Ia berharap para calon anggota KPU dan Bawaslu perempuan bisa siap dalam fit and proper test mendatang. Prinsipnya Komisi II mendorong keterwakilan perempuan di KPU dan Bawaslu periode mendatang.
"Memang menjadi concern kami di Komisi II kita harap calon ini siaplah. Toh mereka sudah dari timsel masa di Komisi II tidak bisa sih. Gitu saja ukurannya," ujarnya.
Sementara Anggota Fraksi Partai Kebangkitan Bangsa (PKB) DPR RI, Luluk Nur Hamidah, mengingatkan DPR RI agar memperhatikan keterwakilan perempuan minimal 30 persen pada penyelenggara pemilu baik KPU, dan Bawaslu di semua tingkatan. "Desain besar peningkatan keterwakilan perempuan di parlemen selain pendidikan politik dan penguatan peran partai politik, maka sudah seharusnya kita memberikan atensi pada penyelenggaraan pemilu itu sendiri, di mana prasyarat adanya representasi minimal 30 persen pada penyelenggara pemilu baik KPU, Bawaslu di semua tingkatan juga merupakan sebuah keniscayaan," kata Luluk, Selasa (8/2).
Sekjen Kaukus Perempuan Parlemen RI itu menyebut setidaknya ada lima alasan penting keterwakilan perempuan pada penyelenggara pemilu. Pertama adalah keadilan. Kedua, akses yang setara untuk melakukan partisipasi politik.
Kemudian yang ketiga adalah peluang yang setara bagi perempuan untuk mempengaruhi proses politik dengan perspektif perempuan. Keempat mendorong lahirnya kebijakan politik yang berkualitas, mendorong kebijakan publik yang bermutu, inklusif dan juga adil gender. Kelima adalah pemenuhan hak konstitusional dan juga percepatan tujuan SDG's.

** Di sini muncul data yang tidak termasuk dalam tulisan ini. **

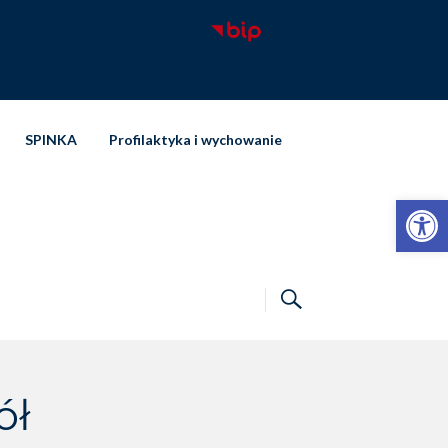
SPINKA
Profilaktyka i wychowanie
Otwórz pasek narzędzi
ół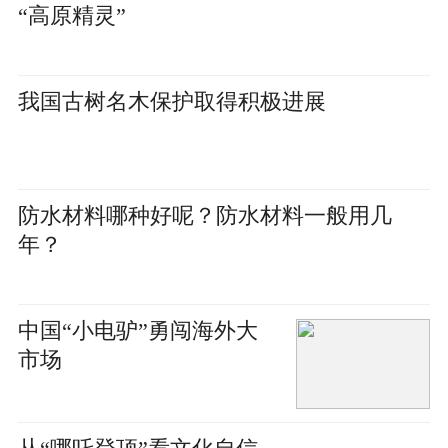
“高原精灵”
我国古树名木保护取得积极进展
防水材料哪种好呢？防水材料一般用几
年？
中国“小电驴”勇闯海外大
市场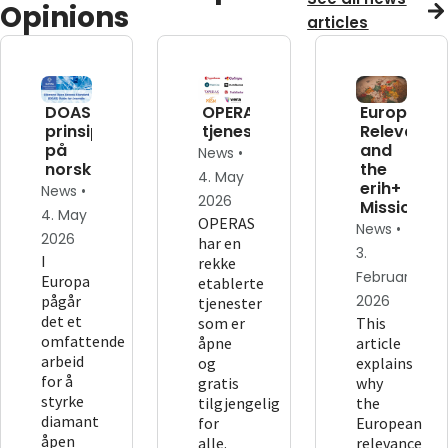
Opinions
articles
DOAS-
OPERAS'
European
prinsippene
tjenester
Relevance
på
and
News •
norsk
the
4. May
erih+
News •
2026
Mission
4. May
OPERAS
News •
2026
har en
3.
I
rekke
February
Europa
etablerte
pågår
2026
tjenester
det et
som er
This
omfattende
åpne
article
arbeid
og
explains
for å
gratis
why
styrke
tilgjengelig
the
diamant
for
European
åpen
alle.
relevance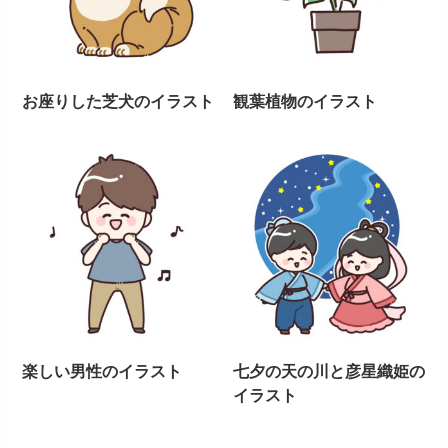
お座りした芝犬のイラスト
観葉植物のイラスト
楽しい男性のイラスト
七夕の天の川と彦星織姫の
イラスト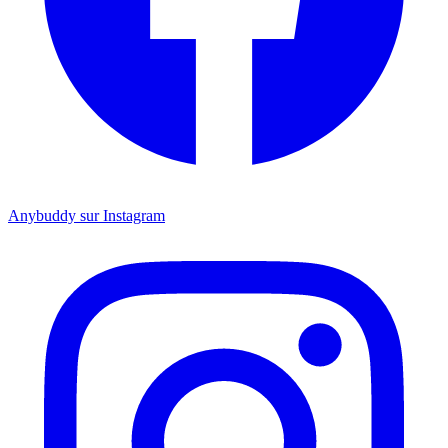
Anybuddy sur Instagram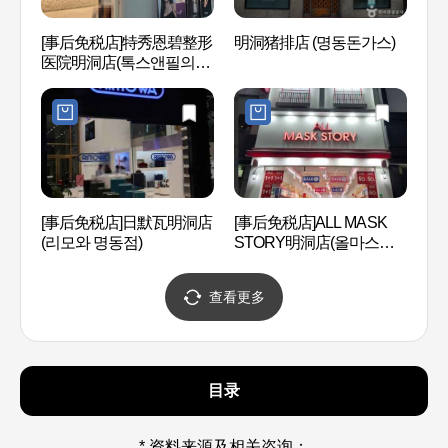
[事后免税店]特秀恩碧整形
明洞猪排店 (명동돈가스)
明洞 (
医院明洞店(톡스앤필의원
명동점)
COC
[事后免税店]日默瓦明洞店
[事后免税店]ALL MASK
洞店
(리모와 명동점)
STORY明洞店(올마스크
(명동
스토리 명동점)
查看更多
目录
* 资料来源及相关咨询：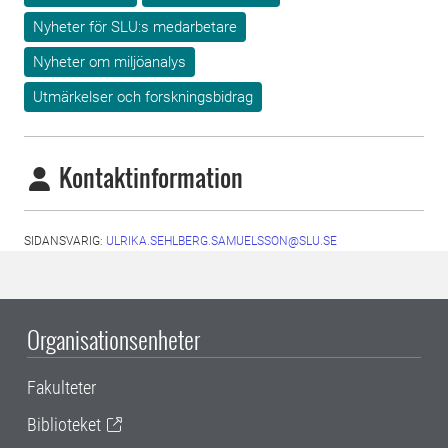
Nyheter för SLU:s medarbetare
Nyheter om miljöanalys
Utmärkelser och forskningsbidrag
Kontaktinformation
SIDANSVARIG:
ULRIKA.SEHLBERG.SAMUELSSON@SLU.SE
Organisationsenheter
Fakulteter
Biblioteket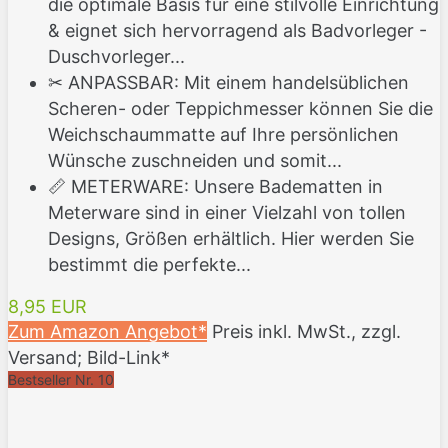
die optimale Basis für eine stilvolle Einrichtung
& eignet sich hervorragend als Badvorleger -
Duschvorleger...
✂ ANPASSBAR: Mit einem handelsüblichen
Scheren- oder Teppichmesser können Sie die
Weichschaummatte auf Ihre persönlichen
Wünsche zuschneiden und somit...
📏 METERWARE: Unsere Badematten in
Meterware sind in einer Vielzahl von tollen
Designs, Größen erhältlich. Hier werden Sie
bestimmt die perfekte...
8,95 EUR
Zum Amazon Angebot*
Preis inkl. MwSt., zzgl.
Versand; Bild-Link*
Bestseller Nr. 10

"Oleh karena itu saya mohon pimpinan DPR RI dan bapak ibu sekalian, memberikan atensi khusus kepada seleksi calon penyelenggara pemilu agar keterwakilan perempuan minimal 30 persen di KPU dan Bawaslu tetap kita jaga sebagai wujud political will kita pada demokrasi yang setara berkeadilan demi mewujudkan kemaslahatan untuk republik ini," ungkap anggota Komisi IV DPR tersebut.
Untuk diketahui 14 nama calon anggota KPU terdiri dari 10 laki-laki dan empat perempuan. Mereka adalah August Mellaz, Betty Epsilon Idroos, Dahliah, Hasyim Asy’ari, I Dewa Kade Wiarsa Raka Sandi, Idham Holik, Iffa Rosita, Iwan Rompo Banne, Mochammad Afifuddin, Muchamad Ali Safa’at, Parsadaan Harahap, Viryan, Yessy Yatty Momongan, dan Yulianto Sudrajat.
Sementara itu ada 10 calon anggota Bawaslu yang terdiri dari tujuh laki-laki dan tiga perempuan, diantaranya Aditya Perdana, Andi Tenri Sompa, Fritz Edward Siregar, Herwyn Jefler Hielsa Malonda, Lolly Suhenty, Mardiana Rusli, Puadi, Rahmat Bagja, Subair, dan Totok Hariyono.
Fit and proper test akan digelar selama tiga hari dari tanggal 14-16 Februari 2022. Dalam fit and proper test tersebut nantinya Komisi II DPR akan memilih tujuh calon anggota KPU dan 5 calon anggota Bawaslu.